Work request 1 → List the local cafes that the text on reusable cup pilots says formed clusters for the pilots.
Work request 2 → From the text on reusable cup pilots, write out the stretch from "Usership—especially early on—is" through "the mass market." word for word.

Customer and Barista Insights Drive Rapid Iterations

Every minute counts when it comes to encouraging the uptake of reusable cup systems. And every user engagement offers a valuable opportunity for feedback. Customers have to sign up to a mobile app to log their cup, navigate the payment process, receive their beverage, and ultimately return their cup to either a cafe or a drop-off point. Each step of this journey impacts their perception of reusable cups. For example, customer satisfaction was higher when there was a lost cup fee rather than an upfront deposit, and customers breathed easy after an alert confirmed a successful cup return. Similarly, baristas provided vital feedback. Even a simple verbal prompt asking customers whether they’d “like their order in a reusable cup” increased interest and engagement. These insights, alongside the experimentation mindset that characterized the pilots, enabled teams to rapidly prototype and improve according to key learnings.

A barista pours coffee into a Muuse cup at Ritual Coffee Roasters in San Francisco


Different Local Cafes Banded Together to form Clusters for the Pilots 

Clusters are areas where five or more stores are located within a five-minute walk. This walk, or the “pedestrian shed,” is considered the distance people are willing to walk before opting to use transit instead. Cup drop-off points work best when along a customer’s existing route. Local cafes including Coupa Cafe, Verve Coffee Roasters, Andytown, and Equator Coffees formed clusters, opened up their retail locations, and helped lay the groundwork for the Pilot rollouts. During the pilots, we saw some cups distributed at one cafe and returned to another. To hit a critical mass of users and truly scale reusable cup systems, support for this kind of behavior is imperative. It is also highly complex and requires honing and thoughtful planning, as well as collaboration across multiple brands.

City Governments, Universities, and NGOs Played a Critical Role in Galvanizing Momentum

Usership—especially early on—is directly tied to awareness. Data is most informative at higher volumes. The City of Palo Alto’s Zero Waste team was instrumental in identifying retail partners for the Pilot and educating their network, including zero waste leads in neighborhoods, about the pilots. The City of San Francisco’s Department of the Environment team was also engaged and eager to learn more about reusable solutions, especially in the face of proposed regulations and ordinances. The non-profit organization UPSTREAM made key introductions to city officials and shared essential information regarding upcoming ordinances and policies. The network effect is real. By engaging these organizations and their respective communities, our reach multiplied, attracting more pilot participants, thus gathering more data to optimize systems and prepare for the mass market.

Information given →

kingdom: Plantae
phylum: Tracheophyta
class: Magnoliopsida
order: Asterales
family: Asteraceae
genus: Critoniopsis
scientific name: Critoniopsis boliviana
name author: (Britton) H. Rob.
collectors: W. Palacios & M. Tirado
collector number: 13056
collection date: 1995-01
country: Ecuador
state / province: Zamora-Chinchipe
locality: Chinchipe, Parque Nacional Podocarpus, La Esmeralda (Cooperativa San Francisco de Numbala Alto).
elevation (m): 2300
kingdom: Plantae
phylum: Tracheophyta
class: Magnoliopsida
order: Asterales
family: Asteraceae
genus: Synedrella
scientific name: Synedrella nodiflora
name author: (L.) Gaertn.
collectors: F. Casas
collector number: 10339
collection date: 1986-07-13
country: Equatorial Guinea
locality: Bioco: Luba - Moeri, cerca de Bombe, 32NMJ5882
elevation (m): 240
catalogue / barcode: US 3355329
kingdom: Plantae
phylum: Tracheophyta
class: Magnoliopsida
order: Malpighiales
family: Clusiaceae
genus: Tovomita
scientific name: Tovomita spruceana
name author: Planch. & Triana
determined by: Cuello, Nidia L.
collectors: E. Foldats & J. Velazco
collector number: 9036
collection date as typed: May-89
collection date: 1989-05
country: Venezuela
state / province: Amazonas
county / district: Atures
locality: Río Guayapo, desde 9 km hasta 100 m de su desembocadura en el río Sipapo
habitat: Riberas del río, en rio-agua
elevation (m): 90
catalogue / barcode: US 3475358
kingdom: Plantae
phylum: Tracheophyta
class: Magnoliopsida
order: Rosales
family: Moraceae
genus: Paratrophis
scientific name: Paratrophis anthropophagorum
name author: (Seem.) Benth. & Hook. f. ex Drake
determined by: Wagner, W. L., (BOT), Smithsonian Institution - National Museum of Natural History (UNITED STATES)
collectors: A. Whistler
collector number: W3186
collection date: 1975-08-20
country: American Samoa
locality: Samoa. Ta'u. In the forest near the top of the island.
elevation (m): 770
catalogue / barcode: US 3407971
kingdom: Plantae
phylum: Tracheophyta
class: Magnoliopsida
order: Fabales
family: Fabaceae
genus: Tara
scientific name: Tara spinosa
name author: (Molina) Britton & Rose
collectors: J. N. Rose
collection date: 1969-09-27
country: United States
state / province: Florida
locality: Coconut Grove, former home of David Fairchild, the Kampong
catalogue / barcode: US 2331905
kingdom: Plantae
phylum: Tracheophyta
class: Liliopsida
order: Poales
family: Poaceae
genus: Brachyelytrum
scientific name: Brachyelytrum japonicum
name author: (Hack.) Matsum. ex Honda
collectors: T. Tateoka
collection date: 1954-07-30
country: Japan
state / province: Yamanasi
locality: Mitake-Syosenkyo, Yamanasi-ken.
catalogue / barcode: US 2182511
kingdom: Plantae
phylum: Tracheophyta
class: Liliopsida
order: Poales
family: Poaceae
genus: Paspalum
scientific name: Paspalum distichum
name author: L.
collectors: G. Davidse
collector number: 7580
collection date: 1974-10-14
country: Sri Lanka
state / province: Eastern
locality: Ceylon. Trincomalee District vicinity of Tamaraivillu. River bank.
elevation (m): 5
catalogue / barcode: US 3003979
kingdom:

Result 1 → Coupa Cafe, Verve Coffee Roasters, Andytown, Equator Coffees

Result 2 →
Usership—especially early on—is directly tied to awareness. Data is most informative at higher volumes. The City of Palo Alto’s Zero Waste team was instrumental in identifying retail partners for the Pilot and educating their network, including zero waste leads in neighborhoods, about the pilots. The City of San Francisco’s Department of the Environment team was also engaged and eager to learn more about reusable solutions, especially in the face of proposed regulations and ordinances. The non-profit organization UPSTREAM made key introductions to city officials and shared essential information regarding upcoming ordinances and policies. The network effect is real. By engaging these organizations and their respective communities, our reach multiplied, attracting more pilot participants, thus gathering more data to optimize systems and prepare for the mass market.